Some churches seemed to have fellowship going on somewhere else in the building. The congregation disappeared quickly after worship, failing to invite us to join. In many cases, people walked by in the narthex and never made eye contact. In one instance, when we approached them and asked a simple question such as the location of a restroom, they responded, “Oh, we thought you knew someone here” or “We thought you were here for the baptism.” Assumptions block hospitality.

The number of churches/pastors who exhibited true hospitality are so few as to be memorable to us. We suspect that if others were greeted the way we were in these churches that they would return. Here are a few efforts we remember and appreciated as visitors:

  • When a pastor personally invited us to fellowship, accompanied us and introduced us to a few people (one church visit).
  • When a pastor asked if he could meet with us sometime during the week (one church visit).
  • When a member took the time to give us a tour of their church and told us something of their history (three church visits).
  • When a lay member sent us a handwritten thank you note for our visit (one church visit).
  • When a member sat next to us and pointed things out in the bulletin (one church visit).
  • When we left knowing at least one member’s name (a few times).
  • When members of a church offered to help us (more than just pray) and followed through (three church visits).
  • When a member engaged us in extensive conversation that was about us as much as about them (six visits).
  • When congregation members prompted the worship leader to introduce visitors (two visits).
  • When a pastor asked us to join their congregation (one church visit).

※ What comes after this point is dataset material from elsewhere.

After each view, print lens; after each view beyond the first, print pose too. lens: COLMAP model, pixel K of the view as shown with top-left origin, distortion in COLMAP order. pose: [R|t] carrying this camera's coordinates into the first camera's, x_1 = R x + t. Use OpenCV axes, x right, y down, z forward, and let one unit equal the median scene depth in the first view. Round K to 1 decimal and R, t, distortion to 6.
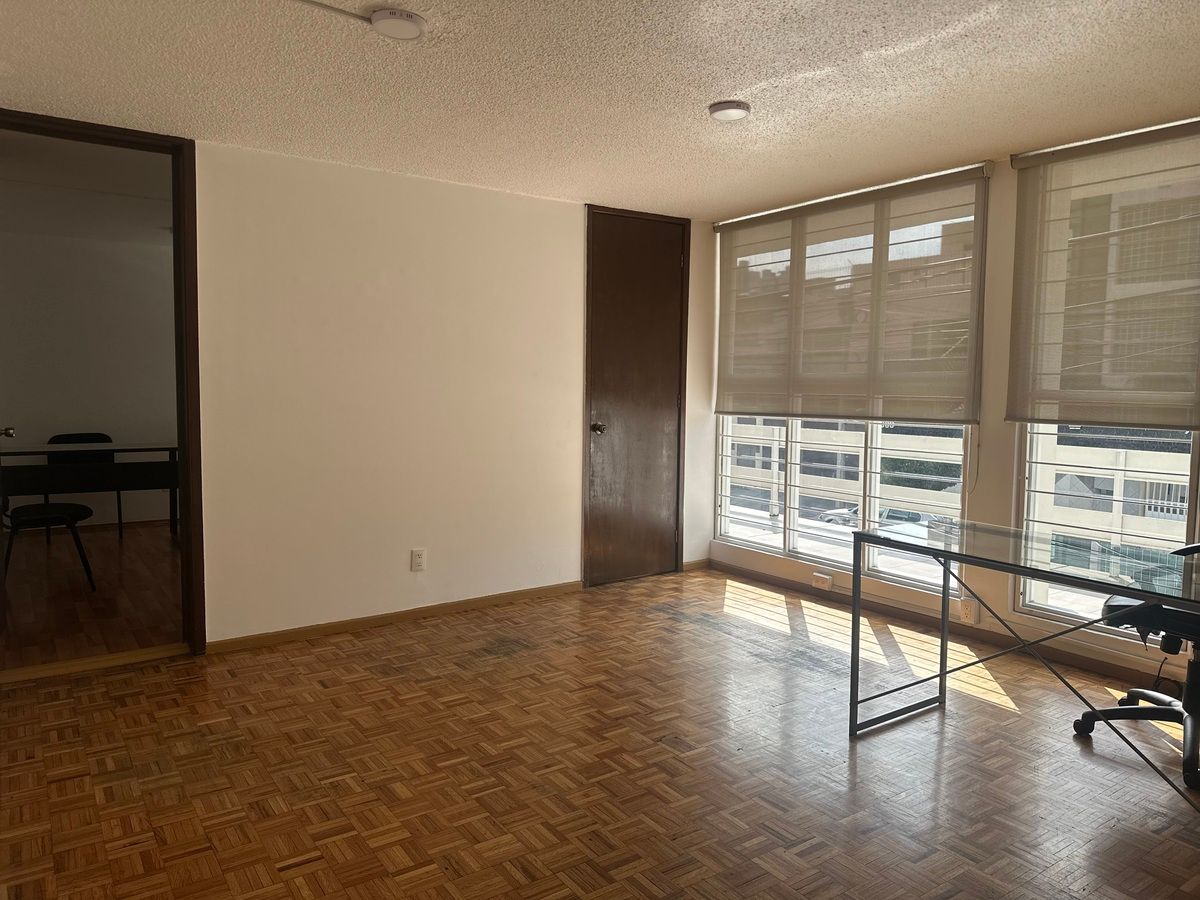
lens RADIAL K [[841.2, 0, 600.7], [0, 841.2, 442.2], [0, 0, 1]] dist [0.053989, -0.077912]
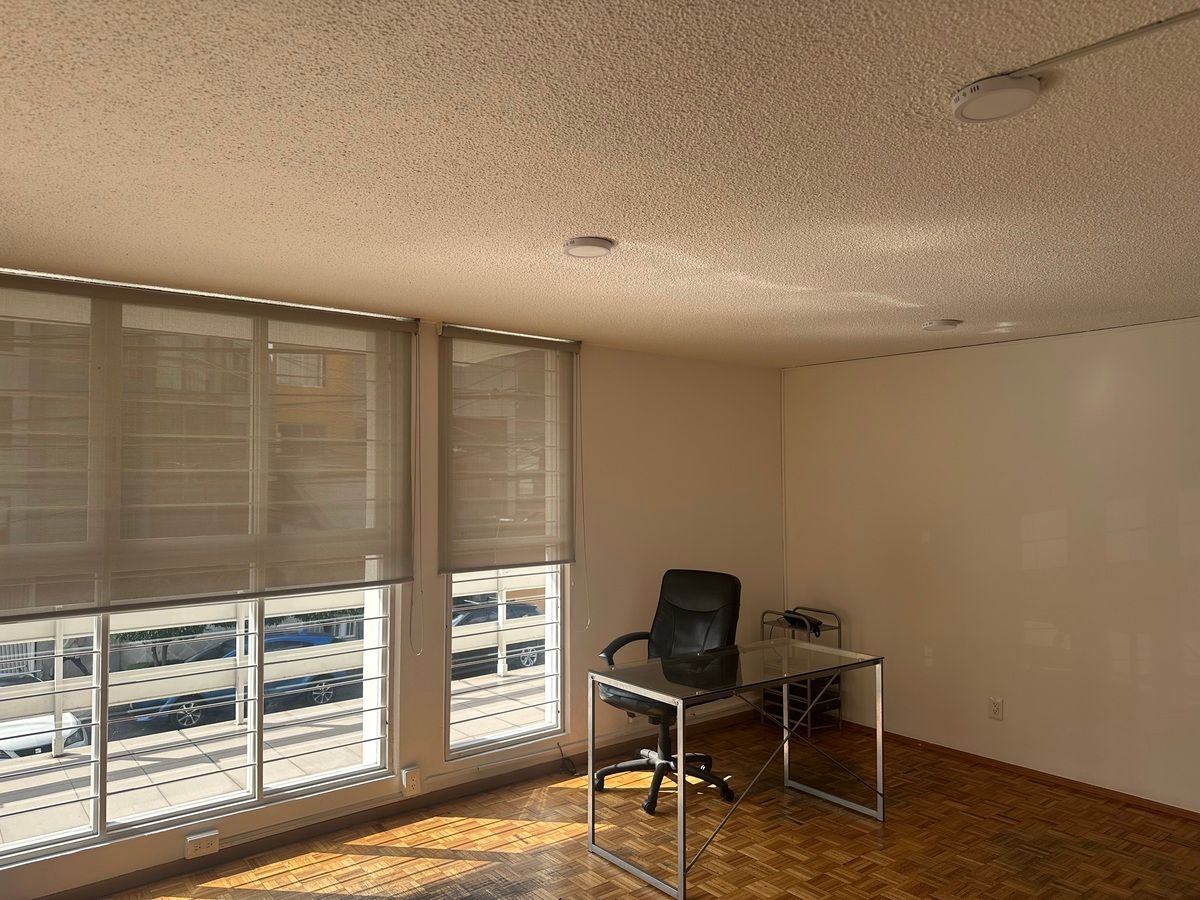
lens RADIAL K [[841.2, 0, 600.7], [0, 841.2, 442.2], [0, 0, 1]] dist [0.053989, -0.077912]
pose [[-0.076644, 0.031878, 0.996549, -0.740828], [0.072447, 0.997025, -0.026322, -0.191498], [-0.994423, 0.070180, -0.078726, 1.166841]]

Here are four easy resolutions your church can make in 2012 to become a more welcoming, hospitable church:

  • Make sure each visitor knows the name of at least one church member before they leave.
  • Make sure each visitor is addressed by name before they leave.
  • Make sure each visitor receives a direct and specific invitation to a church activity. It can be next week’s worship or some other event. Most people report that they became involved in a congregation because someone invited them! 
  • Contact your visitor within five days of their visit with a phone call or greeting card. Make it as personal as possible.